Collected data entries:
BEGIN

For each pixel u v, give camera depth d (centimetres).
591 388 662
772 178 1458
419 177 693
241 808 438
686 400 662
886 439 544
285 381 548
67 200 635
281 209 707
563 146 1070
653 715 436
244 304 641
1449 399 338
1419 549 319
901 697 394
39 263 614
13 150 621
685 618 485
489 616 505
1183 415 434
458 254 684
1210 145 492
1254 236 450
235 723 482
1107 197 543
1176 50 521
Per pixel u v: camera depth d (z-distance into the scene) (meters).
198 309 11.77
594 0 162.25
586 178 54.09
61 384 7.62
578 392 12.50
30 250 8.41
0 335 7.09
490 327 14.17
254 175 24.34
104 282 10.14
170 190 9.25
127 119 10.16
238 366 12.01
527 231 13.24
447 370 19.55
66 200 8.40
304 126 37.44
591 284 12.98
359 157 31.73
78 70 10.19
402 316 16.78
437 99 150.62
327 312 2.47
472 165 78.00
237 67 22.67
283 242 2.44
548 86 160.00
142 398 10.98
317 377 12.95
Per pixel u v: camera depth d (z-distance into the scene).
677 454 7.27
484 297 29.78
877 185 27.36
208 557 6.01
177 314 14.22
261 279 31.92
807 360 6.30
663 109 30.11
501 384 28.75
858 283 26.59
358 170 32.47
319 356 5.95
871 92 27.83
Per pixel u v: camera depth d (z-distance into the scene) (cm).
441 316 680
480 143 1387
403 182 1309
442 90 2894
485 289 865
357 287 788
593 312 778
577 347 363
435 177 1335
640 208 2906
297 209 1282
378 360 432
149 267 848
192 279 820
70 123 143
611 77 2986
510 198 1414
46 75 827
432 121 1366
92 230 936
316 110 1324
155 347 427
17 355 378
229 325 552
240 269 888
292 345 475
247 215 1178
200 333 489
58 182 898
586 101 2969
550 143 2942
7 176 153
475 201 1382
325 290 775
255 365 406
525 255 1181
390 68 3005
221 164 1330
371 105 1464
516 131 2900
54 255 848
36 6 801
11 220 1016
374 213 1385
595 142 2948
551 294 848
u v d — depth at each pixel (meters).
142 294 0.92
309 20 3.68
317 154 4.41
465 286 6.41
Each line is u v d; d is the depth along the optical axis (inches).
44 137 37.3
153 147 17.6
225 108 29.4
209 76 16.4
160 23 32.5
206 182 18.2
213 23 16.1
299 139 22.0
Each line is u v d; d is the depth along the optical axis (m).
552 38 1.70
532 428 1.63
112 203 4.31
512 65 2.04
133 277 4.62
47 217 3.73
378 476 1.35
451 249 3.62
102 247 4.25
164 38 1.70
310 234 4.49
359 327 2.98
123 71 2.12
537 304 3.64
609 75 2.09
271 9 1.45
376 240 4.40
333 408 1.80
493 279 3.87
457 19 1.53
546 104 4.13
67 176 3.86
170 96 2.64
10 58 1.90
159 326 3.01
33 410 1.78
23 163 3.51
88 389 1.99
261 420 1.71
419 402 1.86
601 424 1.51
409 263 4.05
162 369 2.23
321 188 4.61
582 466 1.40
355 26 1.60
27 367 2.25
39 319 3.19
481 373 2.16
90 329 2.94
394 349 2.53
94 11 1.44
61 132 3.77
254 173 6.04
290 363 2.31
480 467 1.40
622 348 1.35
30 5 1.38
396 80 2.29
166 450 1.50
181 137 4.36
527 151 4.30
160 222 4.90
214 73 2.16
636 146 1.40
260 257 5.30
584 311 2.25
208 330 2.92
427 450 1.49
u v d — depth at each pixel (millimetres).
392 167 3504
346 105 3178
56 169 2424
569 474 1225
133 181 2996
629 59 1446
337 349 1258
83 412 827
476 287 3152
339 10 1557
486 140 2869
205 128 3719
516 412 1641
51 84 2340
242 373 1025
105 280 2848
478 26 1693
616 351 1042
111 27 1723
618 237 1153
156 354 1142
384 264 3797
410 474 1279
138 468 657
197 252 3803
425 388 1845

END

**Aim of the task**. Could you repeat every record above exactly as it stands?

**Solution**.
For each pixel u v, give camera depth d (centimetres).
591 388 662
772 178 1458
419 177 693
241 808 438
686 400 662
886 439 544
285 381 548
67 200 635
281 209 707
563 146 1070
653 715 436
244 304 641
1449 399 338
1419 549 319
901 697 394
39 263 614
13 150 621
685 618 485
489 616 505
1183 415 434
458 254 684
1210 145 492
1254 236 450
235 723 482
1107 197 543
1176 50 521
Per pixel u v: camera depth d (z-distance into the scene) (meters).
198 309 11.77
594 0 162.25
586 178 54.09
61 384 7.62
578 392 12.50
30 250 8.41
0 335 7.09
490 327 14.17
254 175 24.34
104 282 10.14
170 190 9.25
127 119 10.16
238 366 12.01
527 231 13.24
447 370 19.55
66 200 8.40
304 126 37.44
591 284 12.98
359 157 31.73
78 70 10.19
402 316 16.78
437 99 150.62
327 312 2.47
472 165 78.00
237 67 22.67
283 242 2.44
548 86 160.00
142 398 10.98
317 377 12.95
Per pixel u v: camera depth d (z-distance into the scene).
677 454 7.27
484 297 29.78
877 185 27.36
208 557 6.01
177 314 14.22
261 279 31.92
807 360 6.30
663 109 30.11
501 384 28.75
858 283 26.59
358 170 32.47
319 356 5.95
871 92 27.83
Per pixel u v: camera depth d (z-distance into the scene) (cm).
441 316 680
480 143 1387
403 182 1309
442 90 2894
485 289 865
357 287 788
593 312 778
577 347 363
435 177 1335
640 208 2906
297 209 1282
378 360 432
149 267 848
192 279 820
70 123 143
611 77 2986
510 198 1414
46 75 827
432 121 1366
92 230 936
316 110 1324
155 347 427
17 355 378
229 325 552
240 269 888
292 345 475
247 215 1178
200 333 489
58 182 898
586 101 2969
550 143 2942
7 176 153
475 201 1382
325 290 775
255 365 406
525 255 1181
390 68 3005
221 164 1330
371 105 1464
516 131 2900
54 255 848
36 6 801
11 220 1016
374 213 1385
595 142 2948
551 294 848
u v d — depth at each pixel (meters).
142 294 0.92
309 20 3.68
317 154 4.41
465 286 6.41
Each line is u v d; d is the depth along the optical axis (inches).
44 137 37.3
153 147 17.6
225 108 29.4
209 76 16.4
160 23 32.5
206 182 18.2
213 23 16.1
299 139 22.0
Each line is u v d; d is the depth along the optical axis (m).
552 38 1.70
532 428 1.63
112 203 4.31
512 65 2.04
133 277 4.62
47 217 3.73
378 476 1.35
451 249 3.62
102 247 4.25
164 38 1.70
310 234 4.49
359 327 2.98
123 71 2.12
537 304 3.64
609 75 2.09
271 9 1.45
376 240 4.40
333 408 1.80
493 279 3.87
457 19 1.53
546 104 4.13
67 176 3.86
170 96 2.64
10 58 1.90
159 326 3.01
33 410 1.78
23 163 3.51
88 389 1.99
261 420 1.71
419 402 1.86
601 424 1.51
409 263 4.05
162 369 2.23
321 188 4.61
582 466 1.40
355 26 1.60
27 367 2.25
39 319 3.19
481 373 2.16
90 329 2.94
394 349 2.53
94 11 1.44
61 132 3.77
254 173 6.04
290 363 2.31
480 467 1.40
622 348 1.35
30 5 1.38
396 80 2.29
166 450 1.50
181 137 4.36
527 151 4.30
160 222 4.90
214 73 2.16
636 146 1.40
260 257 5.30
584 311 2.25
208 330 2.92
427 450 1.49
u v d — depth at each pixel (millimetres).
392 167 3504
346 105 3178
56 169 2424
569 474 1225
133 181 2996
629 59 1446
337 349 1258
83 412 827
476 287 3152
339 10 1557
486 140 2869
205 128 3719
516 412 1641
51 84 2340
242 373 1025
105 280 2848
478 26 1693
616 351 1042
111 27 1723
618 237 1153
156 354 1142
384 264 3797
410 474 1279
138 468 657
197 252 3803
425 388 1845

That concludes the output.